IRAQ: During a conference for Iraqi businesswomen yesterday, three women's organisations presented the US chief administrator, Mr Paul Bremer, with a 12-point manifesto, writes Michael Jansen in Baghdad.
The manifesto called for the "prompt withdrawal of foreign forces from the entire country, an end to armed patrols in residential areas, the establishment of local security bodies to impose law and order and an end to body searches of women and girls". The latter are considered to be an offence against Islamic mores.
It rejected the governing council, established by Mr Bremer on July 13th, as a sectarian and sexist body, since members had been selected by their community and there were only three women among the 22 men. The women called for a government formed by an elected parliament. Since women constitute more than half of the Iraqi populace, the women insisted on representation in government on the basis of equality with men. This document was presented by the Society of Muslim Sisters, the Association of Muslim Women and the Muslim Women's League.
Hundreds of women, the vast majority in long coats and headscarves, attended the conference, held at the international conference centre in the heart of the capital. Several of the women said that the primary concern of all Iraqis, particularly women, was security. "We cannot leave our homes without feeling threatened," said one woman.
"The Americans don't understand how things work here," observed a second. "They must put our own police back in our neighbourhoods and on the streets. Patrols by their soldiers in tanks and armoured cars don't do any good. If they don't let our police do their job, the Americans should leave."
Although thousands of Iraqi police and soldiers who were dismissed by the US administration after the war have now returned to work in the police force, the public facility protection force and the army, they do not replace the forces of the former regime. While traffic police have returned to the boulevards and roads of Baghdad, they are too few to discipline drivers who conveniently have forgotten that they must stop for red lights.
Hundreds of police are deployed to protect key institutions. Others have gone under cover to arrest gangs of criminals stealing cars, kidnapping and smuggling drugs and antiquities.
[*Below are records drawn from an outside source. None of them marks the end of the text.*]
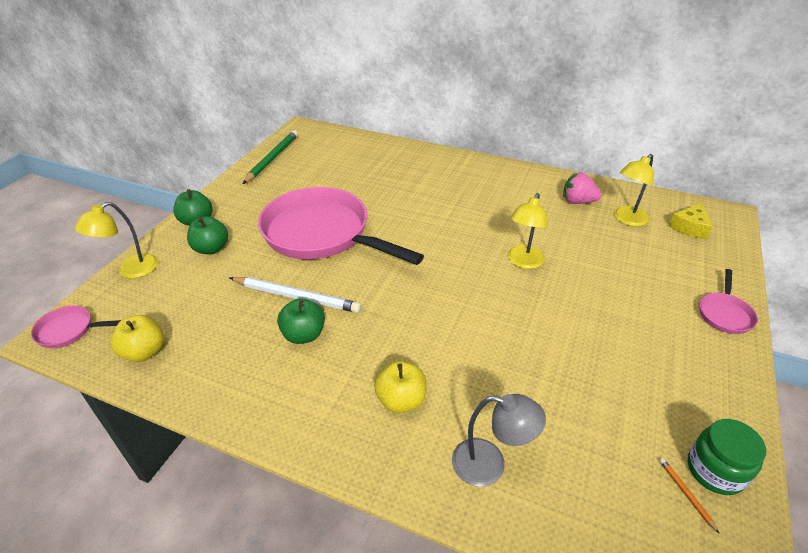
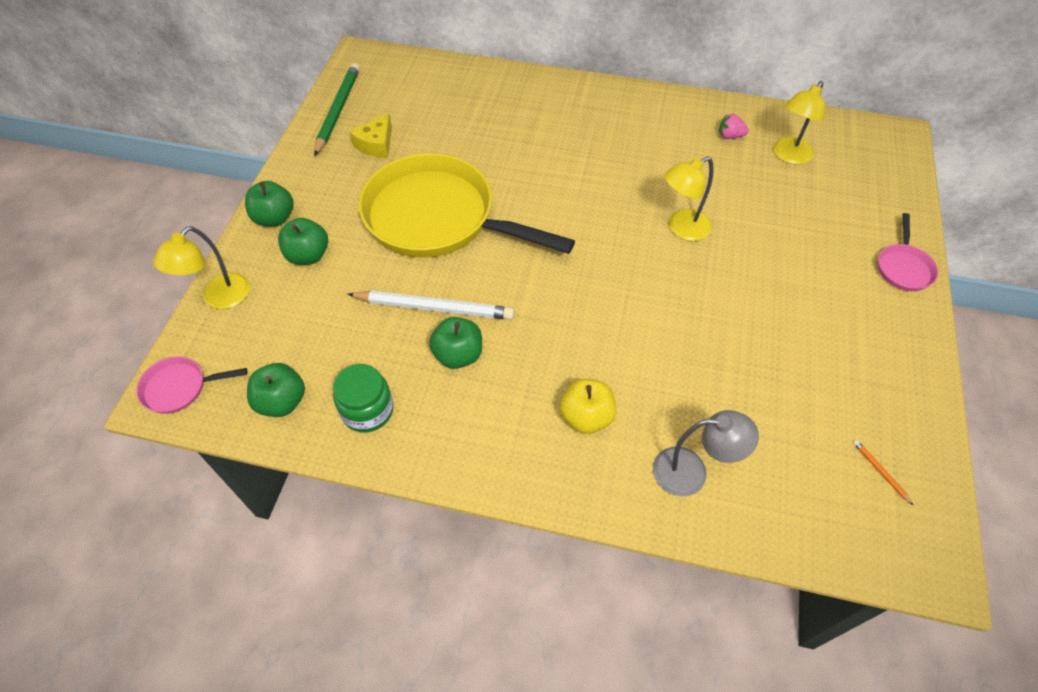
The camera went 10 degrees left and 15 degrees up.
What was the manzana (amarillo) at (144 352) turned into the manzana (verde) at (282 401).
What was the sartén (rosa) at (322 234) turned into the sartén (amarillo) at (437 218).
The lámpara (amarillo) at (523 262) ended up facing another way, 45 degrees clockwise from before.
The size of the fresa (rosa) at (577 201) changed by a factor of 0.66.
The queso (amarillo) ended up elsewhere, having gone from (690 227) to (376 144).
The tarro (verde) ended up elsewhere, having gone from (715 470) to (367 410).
The first major success scored by the Iraqi police was the arrest of the brother of one of the personal bodyguards of the deposed president, Saddam Hussein, who was handed over to US troops in the former leader's home town, Tikrit. The bodyguard himself, Mr Adnan Abdullah Abid al-Musslit, was captured in a raid at the end of last month. The US authorities believe that the two men may be able to provide information on the whereabouts of Saddam.
During the next two years, between 30,000 and 35,000 police officers will be trained and deployed, according to Mr Bernard Kerik, the former New York City police commissioner, who has been called in as a consultant. "The total number will be between 65,000 and 75,000," he stated.
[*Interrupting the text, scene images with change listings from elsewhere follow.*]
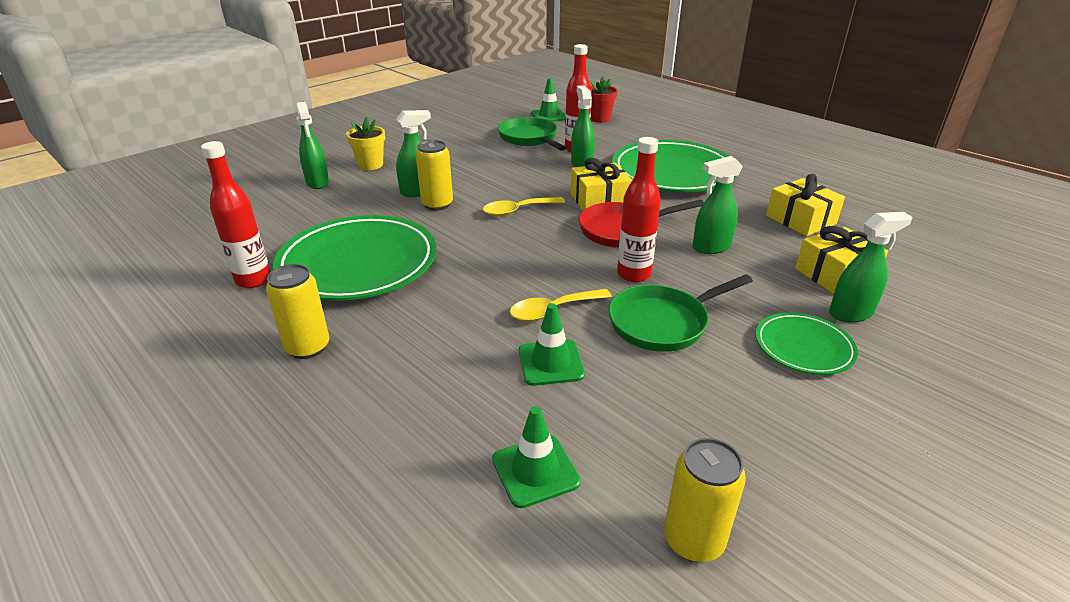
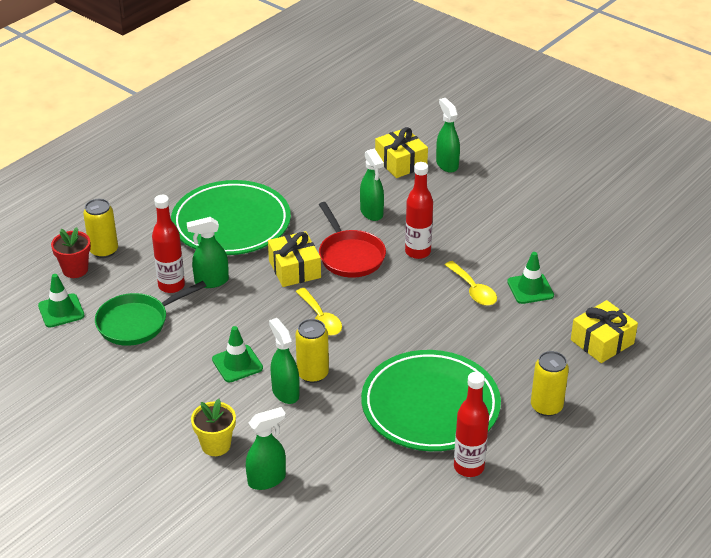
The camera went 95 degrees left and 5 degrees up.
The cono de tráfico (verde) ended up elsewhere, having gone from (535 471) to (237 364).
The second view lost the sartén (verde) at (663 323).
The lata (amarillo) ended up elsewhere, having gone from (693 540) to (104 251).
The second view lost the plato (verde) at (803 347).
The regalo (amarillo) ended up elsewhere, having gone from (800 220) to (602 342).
In the view of the UN Humanitarian Co-ordinator, Mr Ramiro Lopez da Silva, lack of security could frighten potential donors away. Iraq's finance ministry calculates that the country will require $20 billion in 2004 to keep essential services going. But Iraq can count on only $15 billion from oil revenues, and perhaps less, since security problems have reduced oil exports from 900,000 barrels a day in June to 750,000 barrels a day in July.
Mr da Silva said that a UN-organised donors' conference, scheduled for October, would have to make up the $5 billion shortfall.